Task 1 ->
According to the excerpt on measuring line length through grid squares, which algorithm did the asker use to obtain the grid squares?

Excerpted text ->
Content starts

I have used the Superline algorithm to get all these grid squares. This gives me an array of X,Y coordinates to check.

Now, here is where I am stuck, I need to be able to calculate the distance traveled through each of the grid squares... As in, on a line not on either 90 degree or 45 degree angles, each grid square accommodates a different 'length' of the total line.

Image example here, need 10 reputation to post images

As you can see, some squares have much more 'line length' in them than others - this is what I need to find.

How do I work this out for each grid square? I've been at this for a while and request the help of the Stack Overflowers!

A: 

Use the Euclidean Distance.

sqrt((x2-x1)^2 + (y2-y1)^2)

This gives the actual distance in units between points (x1,y1) and (x2,y2)

You can fairly simply find this for each square.

You have the slope of the line m = (y2-y1)/(x2-x1).

You have the starting point: (x1,y2)

What is the y position at x1 + 1? (i.e. starting at the next square)

Assuming you set your starting point to 0 the equation of this line is simply: y_n = mx_n

so y_n = (y2-y1)/(x2-x1) * x_n

Then the coordinates at the first square are (x1,y1) and at the nth point: (1, ((y2-y1)/(x2-x1))*1) (2, ((y2-y1)/(x2-x1))*2) (3, ((y2-y1)/(x2-x1))*3) ... (n, ((y2-y1)/(x2-x1))*n)

Then the distance through the nth square is: sqrt((x_n+1 - x_n)^2 + (y_n+1 - y_n)^2)

akellehe
Yes I thought of doing this, but will this work over each grid square? (Assuming I leave the decimal fractions in?)- I mean, the algorithm I have will only calculate integer grid squares. Do I need to change it to calculate with decimal as well? I know this would solve my problem but I was after something simpler.
Johnny
That should be `^2` (or `**2`, depending on your notation) not `*2`.
adamse
This is the best method to calculate the actual distance between two points on a 2-d plane. It handles decimals just fine.

Content ends

Task material ->
Content starts

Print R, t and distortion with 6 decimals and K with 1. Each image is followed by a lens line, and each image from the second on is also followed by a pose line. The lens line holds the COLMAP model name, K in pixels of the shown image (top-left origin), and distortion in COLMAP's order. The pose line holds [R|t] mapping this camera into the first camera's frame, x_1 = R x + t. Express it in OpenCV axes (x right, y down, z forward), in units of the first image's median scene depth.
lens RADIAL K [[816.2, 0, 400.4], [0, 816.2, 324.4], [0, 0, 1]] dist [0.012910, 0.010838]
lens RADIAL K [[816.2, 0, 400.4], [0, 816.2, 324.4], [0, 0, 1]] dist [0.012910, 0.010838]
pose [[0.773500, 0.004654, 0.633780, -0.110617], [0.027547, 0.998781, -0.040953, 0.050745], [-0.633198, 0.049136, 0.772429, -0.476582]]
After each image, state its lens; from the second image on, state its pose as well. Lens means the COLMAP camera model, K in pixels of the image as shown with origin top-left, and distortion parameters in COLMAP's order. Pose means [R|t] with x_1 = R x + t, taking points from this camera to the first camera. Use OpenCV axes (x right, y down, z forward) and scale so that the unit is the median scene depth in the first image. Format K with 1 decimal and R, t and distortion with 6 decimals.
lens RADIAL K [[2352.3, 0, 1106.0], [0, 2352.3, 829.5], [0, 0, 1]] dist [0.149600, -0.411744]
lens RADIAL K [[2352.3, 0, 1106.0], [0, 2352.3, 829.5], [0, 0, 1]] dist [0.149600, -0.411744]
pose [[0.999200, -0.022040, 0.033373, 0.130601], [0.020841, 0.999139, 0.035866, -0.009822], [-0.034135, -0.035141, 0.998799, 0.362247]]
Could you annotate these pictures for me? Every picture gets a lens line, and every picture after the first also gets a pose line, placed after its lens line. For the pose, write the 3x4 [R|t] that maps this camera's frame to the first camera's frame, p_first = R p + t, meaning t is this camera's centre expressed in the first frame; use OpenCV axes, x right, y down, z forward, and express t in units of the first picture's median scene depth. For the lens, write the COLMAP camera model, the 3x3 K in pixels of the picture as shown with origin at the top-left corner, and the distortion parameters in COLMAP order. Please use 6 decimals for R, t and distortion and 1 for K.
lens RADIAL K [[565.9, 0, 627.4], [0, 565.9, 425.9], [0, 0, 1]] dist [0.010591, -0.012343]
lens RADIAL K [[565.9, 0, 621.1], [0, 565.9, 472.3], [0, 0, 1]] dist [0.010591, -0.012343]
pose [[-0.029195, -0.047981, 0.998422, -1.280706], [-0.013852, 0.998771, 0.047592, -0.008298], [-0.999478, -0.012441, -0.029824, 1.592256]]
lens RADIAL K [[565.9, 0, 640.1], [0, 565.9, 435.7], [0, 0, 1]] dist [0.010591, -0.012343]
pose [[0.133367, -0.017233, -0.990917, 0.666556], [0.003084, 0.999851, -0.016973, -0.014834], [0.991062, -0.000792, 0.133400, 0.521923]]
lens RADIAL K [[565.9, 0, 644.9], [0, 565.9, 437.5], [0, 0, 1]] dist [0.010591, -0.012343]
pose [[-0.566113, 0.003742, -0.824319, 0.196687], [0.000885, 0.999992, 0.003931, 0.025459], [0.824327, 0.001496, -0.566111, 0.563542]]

Content ends

Task 2 ->
Give only the number of lines in the records above that contain the string "frame".

Answer section 1 ->
The Superline algorithm.

Answer section 2 ->
2